The Los Alamos National Laboratory and the Nevada National Security Site are resetting the underground U1a facility at the former Nevada Test Site for the second in three planned Nightshade subcritical experiments.
Nightshade B is scheduled to fire in “spring 2021,” a spokesperson for the Los Alamos National Laboratory told Nuclear Security & Deterrence Monitor in an email this week. The shot will follow the successful Nightshade A experiment fired on Nov. 3. That experiment, the first subcritical test in more than a year, went off “without issue,” the lab spokesperson said. Nightshade C, the series finale, will notionally follow by September 2021.

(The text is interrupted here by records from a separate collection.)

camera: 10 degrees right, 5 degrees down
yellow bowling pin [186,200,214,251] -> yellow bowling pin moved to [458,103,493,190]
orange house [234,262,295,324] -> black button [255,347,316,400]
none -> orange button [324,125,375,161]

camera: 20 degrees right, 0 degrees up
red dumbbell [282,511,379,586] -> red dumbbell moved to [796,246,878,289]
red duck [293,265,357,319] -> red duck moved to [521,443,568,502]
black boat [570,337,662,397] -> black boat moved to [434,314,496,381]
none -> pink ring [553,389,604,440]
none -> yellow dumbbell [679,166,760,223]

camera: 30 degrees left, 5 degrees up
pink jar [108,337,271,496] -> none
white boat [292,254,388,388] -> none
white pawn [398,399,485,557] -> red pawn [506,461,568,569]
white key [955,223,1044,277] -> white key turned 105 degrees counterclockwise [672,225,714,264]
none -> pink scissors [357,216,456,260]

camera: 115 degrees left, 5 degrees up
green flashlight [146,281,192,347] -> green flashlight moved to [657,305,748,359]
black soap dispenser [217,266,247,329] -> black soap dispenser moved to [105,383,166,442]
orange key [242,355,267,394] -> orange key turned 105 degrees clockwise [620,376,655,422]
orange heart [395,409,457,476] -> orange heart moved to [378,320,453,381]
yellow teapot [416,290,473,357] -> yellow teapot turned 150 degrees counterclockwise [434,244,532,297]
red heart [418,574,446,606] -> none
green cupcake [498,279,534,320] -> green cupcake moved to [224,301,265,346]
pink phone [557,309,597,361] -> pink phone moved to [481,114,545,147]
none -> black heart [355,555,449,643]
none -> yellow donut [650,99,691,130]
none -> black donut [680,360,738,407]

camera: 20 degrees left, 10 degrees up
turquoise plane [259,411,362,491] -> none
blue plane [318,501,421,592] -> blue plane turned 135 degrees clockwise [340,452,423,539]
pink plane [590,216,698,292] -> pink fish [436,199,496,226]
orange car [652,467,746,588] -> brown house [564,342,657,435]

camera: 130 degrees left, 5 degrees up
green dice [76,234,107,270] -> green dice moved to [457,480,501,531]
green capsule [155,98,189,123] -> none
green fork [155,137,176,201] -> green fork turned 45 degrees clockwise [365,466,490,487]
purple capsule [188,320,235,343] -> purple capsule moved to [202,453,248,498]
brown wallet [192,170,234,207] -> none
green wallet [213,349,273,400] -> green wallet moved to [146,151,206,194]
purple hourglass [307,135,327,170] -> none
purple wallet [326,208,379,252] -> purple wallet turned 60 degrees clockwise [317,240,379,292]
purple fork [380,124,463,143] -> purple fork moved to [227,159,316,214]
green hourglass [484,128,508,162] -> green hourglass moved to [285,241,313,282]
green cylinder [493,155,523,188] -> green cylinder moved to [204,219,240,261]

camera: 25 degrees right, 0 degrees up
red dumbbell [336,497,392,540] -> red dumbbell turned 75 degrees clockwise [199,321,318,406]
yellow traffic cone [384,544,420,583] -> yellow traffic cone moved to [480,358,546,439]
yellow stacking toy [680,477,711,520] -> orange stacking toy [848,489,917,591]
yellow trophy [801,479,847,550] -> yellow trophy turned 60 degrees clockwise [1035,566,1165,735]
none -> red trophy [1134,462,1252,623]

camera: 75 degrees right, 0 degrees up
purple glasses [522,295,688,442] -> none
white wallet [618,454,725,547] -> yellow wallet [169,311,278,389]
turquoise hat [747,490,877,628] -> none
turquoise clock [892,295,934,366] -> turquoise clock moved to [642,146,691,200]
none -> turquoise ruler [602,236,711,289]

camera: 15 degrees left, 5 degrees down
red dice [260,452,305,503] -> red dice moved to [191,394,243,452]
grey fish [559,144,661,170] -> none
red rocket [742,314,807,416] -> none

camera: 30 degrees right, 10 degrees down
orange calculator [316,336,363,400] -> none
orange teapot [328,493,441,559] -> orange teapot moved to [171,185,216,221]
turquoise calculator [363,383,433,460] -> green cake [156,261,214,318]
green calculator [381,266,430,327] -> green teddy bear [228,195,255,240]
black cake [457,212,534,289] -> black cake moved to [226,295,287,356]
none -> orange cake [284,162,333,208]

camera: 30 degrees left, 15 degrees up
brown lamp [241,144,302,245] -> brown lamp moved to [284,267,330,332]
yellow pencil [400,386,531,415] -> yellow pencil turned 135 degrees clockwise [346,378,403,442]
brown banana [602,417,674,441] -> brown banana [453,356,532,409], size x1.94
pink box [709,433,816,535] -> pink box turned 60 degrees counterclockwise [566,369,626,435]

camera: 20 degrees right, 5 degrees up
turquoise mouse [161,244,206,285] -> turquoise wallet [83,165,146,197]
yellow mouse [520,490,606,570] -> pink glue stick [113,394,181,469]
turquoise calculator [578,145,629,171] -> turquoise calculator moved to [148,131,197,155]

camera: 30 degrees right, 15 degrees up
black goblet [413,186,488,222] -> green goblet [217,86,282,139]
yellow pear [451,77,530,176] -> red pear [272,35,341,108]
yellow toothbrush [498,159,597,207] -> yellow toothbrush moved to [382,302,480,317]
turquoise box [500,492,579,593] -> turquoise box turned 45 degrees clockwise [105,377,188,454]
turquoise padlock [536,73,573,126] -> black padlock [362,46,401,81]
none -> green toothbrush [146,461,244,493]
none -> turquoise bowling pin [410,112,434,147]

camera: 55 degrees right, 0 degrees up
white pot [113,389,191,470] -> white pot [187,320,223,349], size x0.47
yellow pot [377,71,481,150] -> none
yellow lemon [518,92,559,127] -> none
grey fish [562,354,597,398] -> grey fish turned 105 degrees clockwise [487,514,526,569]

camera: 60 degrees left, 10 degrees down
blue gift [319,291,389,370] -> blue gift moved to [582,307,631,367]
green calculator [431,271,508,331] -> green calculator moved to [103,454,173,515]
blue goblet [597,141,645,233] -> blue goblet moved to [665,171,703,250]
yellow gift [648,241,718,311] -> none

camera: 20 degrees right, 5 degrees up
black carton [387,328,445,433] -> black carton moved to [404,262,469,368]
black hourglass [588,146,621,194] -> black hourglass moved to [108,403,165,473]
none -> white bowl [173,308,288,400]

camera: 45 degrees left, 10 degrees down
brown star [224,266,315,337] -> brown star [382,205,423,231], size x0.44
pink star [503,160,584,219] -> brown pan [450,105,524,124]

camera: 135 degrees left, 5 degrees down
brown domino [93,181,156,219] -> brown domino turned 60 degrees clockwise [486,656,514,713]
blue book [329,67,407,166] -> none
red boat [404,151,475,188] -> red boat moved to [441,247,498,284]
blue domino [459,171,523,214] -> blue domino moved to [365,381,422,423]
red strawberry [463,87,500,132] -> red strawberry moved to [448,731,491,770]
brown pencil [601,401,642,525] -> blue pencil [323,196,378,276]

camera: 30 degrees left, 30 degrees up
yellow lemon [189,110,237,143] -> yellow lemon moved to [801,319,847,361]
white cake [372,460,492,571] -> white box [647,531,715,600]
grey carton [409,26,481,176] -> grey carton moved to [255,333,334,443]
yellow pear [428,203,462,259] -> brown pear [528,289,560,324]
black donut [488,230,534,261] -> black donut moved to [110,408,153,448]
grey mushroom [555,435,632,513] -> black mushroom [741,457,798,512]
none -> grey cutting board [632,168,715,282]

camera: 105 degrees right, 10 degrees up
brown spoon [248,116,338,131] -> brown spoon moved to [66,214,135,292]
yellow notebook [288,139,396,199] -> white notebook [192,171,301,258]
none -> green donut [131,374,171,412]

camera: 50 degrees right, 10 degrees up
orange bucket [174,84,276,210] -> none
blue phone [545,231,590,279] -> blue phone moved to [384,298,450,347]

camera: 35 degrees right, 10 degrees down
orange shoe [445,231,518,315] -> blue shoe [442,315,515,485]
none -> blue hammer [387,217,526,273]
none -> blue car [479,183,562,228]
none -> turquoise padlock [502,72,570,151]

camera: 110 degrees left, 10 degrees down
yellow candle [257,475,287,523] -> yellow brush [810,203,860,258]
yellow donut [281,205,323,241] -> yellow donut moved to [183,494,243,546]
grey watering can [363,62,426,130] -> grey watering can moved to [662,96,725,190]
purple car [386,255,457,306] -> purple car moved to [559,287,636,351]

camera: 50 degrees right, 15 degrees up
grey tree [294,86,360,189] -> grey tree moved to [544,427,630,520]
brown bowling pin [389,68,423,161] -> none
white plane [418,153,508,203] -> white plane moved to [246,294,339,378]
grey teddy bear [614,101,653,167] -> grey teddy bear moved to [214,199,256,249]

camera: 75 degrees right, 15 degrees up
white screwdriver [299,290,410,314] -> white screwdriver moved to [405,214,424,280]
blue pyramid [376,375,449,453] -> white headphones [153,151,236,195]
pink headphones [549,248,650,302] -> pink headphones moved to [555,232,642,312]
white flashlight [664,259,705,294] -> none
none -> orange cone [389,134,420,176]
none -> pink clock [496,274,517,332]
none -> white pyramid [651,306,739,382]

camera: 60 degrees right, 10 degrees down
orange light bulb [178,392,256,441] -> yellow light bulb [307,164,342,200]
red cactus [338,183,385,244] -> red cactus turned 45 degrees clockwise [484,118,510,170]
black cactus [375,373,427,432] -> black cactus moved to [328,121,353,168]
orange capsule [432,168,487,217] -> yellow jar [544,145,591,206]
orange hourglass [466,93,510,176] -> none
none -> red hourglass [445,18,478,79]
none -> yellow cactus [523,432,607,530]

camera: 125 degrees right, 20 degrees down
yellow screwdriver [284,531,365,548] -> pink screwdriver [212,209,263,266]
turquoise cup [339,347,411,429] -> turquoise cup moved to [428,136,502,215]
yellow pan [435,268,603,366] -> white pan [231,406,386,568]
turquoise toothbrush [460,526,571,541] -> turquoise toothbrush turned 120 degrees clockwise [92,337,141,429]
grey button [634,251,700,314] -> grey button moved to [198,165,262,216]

Subcritical experiments, carried out inside a thick metal confinement vessel, explosively compress pieces of plutonium to the point of a near criticality. The tests are intended to produce no nuclear yield and help weapons designers determine if crucial nuclear material is aging as expected. Together with computer simulations, the regimen allows the U.S. to certify the destructive potency of existing nuclear weapons without resorting to underground nuclear detonations.
Nightshade got a late start. Once slated to begin in December 2019, the series’ first shot slid deep into the COVID-19 pandemic after difficulties in February 2019 with the final experiment in the previous subcritical series, Ediza. The Lawrence Livermore National Laboratory in California led that series.
The last Ediza shot breached a diagnostic port on the experiment’s confinement vessel and leaked contamination into the U1a zero room in Nevada. After that, personnel had to decontaminate the area and reinforce confinement vessels for future tests.
At one point, there were four Nightshade tests on the slate. The fourth, Nightshade-L, would have been run by Livermore, but the lab scrapped the shot after deciding Los Alamos’ Nightshade platform could not provide the desired data.